But citing these two films just for their significance in film history does
not really do them justice for the artistic accomplishment that they
both are. Griffith imbued them both with his own personal sentiment
and feelings about life and the world we live in.

ABRAHAM LINCOLN's early life is told in brief anecdotes, including his
heartrendering courtship with Ann Rutledge, wonderfully played by
Una Merkel. When we get to the presidency and the civil war and finally
Lincoln's assasination, the story narrative goes into much more detail
and illustrates as much truth as myth, it looks like to me.

Walter Huston does a really fine job as Lincoln and this edition of the film
includes scenes previously thought lost. Although the lost scenes do not
have any sound, subtitles serve the purpose of keeping the story moving
for the few minutes where sound is missing.
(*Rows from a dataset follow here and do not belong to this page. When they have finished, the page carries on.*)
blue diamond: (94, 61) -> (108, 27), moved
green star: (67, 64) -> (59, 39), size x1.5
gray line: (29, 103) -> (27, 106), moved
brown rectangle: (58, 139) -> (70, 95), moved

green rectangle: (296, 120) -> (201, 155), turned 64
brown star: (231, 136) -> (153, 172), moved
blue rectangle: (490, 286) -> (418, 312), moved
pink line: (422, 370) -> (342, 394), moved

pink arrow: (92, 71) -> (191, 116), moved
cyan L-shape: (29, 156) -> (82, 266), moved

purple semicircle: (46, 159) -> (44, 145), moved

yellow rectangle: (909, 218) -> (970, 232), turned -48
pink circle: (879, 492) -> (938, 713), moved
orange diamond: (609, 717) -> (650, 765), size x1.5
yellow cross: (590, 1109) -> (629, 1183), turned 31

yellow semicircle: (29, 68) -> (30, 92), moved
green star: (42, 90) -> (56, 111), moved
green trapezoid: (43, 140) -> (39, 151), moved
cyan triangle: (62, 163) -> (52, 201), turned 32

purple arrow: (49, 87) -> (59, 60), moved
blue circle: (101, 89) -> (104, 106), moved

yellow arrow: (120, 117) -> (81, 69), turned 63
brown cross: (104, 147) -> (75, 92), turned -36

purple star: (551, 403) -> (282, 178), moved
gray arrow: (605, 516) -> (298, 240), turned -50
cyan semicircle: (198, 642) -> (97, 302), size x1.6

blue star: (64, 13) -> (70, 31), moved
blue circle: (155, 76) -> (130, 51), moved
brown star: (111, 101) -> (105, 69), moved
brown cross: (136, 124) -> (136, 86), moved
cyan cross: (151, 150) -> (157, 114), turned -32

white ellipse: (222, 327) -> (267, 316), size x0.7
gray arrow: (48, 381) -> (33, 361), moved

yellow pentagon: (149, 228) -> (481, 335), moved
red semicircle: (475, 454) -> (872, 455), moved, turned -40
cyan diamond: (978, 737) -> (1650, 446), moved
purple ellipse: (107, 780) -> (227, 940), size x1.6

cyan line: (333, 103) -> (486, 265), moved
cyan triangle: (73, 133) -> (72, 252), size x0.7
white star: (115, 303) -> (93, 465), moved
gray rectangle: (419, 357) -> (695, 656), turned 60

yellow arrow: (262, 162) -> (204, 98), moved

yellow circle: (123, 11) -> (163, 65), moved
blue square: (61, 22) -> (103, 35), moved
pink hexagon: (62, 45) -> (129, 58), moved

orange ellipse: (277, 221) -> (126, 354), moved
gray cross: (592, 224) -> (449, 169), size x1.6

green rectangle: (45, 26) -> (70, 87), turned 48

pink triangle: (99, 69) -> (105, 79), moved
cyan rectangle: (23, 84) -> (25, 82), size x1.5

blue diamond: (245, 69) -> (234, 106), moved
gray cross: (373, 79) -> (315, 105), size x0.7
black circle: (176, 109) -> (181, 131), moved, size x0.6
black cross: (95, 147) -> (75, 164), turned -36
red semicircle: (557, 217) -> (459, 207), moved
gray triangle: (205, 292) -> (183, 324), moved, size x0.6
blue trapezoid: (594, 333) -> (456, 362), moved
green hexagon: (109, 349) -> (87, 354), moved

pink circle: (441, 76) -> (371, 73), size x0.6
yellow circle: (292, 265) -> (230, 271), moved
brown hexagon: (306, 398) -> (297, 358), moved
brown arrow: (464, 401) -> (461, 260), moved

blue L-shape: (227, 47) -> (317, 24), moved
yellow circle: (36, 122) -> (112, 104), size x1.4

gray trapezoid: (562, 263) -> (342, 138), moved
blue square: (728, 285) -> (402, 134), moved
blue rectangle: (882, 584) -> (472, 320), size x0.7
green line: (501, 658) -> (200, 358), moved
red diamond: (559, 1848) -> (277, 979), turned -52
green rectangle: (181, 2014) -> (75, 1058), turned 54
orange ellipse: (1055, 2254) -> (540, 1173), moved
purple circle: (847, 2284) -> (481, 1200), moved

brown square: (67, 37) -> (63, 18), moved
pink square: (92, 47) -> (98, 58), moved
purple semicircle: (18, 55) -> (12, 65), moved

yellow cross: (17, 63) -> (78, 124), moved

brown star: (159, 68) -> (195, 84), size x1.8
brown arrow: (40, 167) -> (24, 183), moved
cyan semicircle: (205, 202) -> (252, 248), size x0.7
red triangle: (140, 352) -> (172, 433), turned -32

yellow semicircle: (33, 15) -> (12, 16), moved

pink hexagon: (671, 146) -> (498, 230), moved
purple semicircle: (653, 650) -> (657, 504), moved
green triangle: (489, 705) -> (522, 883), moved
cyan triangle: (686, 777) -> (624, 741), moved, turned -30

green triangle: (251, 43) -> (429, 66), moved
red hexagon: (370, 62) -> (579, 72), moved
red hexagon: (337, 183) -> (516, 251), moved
THE STRUGGLE is a story on a much smaller scale, about a newly wed man who at
first has no trouble staying away from alcohol but after a while comes to depend
on it for a little pick me up and even later his life pretty much centers
around drinking. But with the help of his loyal wife and child, Jimmy
seems to find a way out of his tragic downfall.

THE STRUGGLE is a sympathetic look at alcoholism and its effect on a family,
a society and the world, you might say. For someone who was almost renlentlessly
labeled old fashioned, Griffith demonstrates here that not only is his outlook
fairly non-judgemental if not redemptive, his film making style has by 1931
become a litle less stagey and more fluid.

Had Griffith continued to make movies it would have been instructive to
see what he'd have been doing in six or seven years. And how he'd have been doing it.

All that aside, I give this dual movie box set five stars. Not because the films wihin
are perfect examples of cinema, although I believe they are pretty darn good. But because they are the last segment of one of the great legacies left to us by the first giant of film history.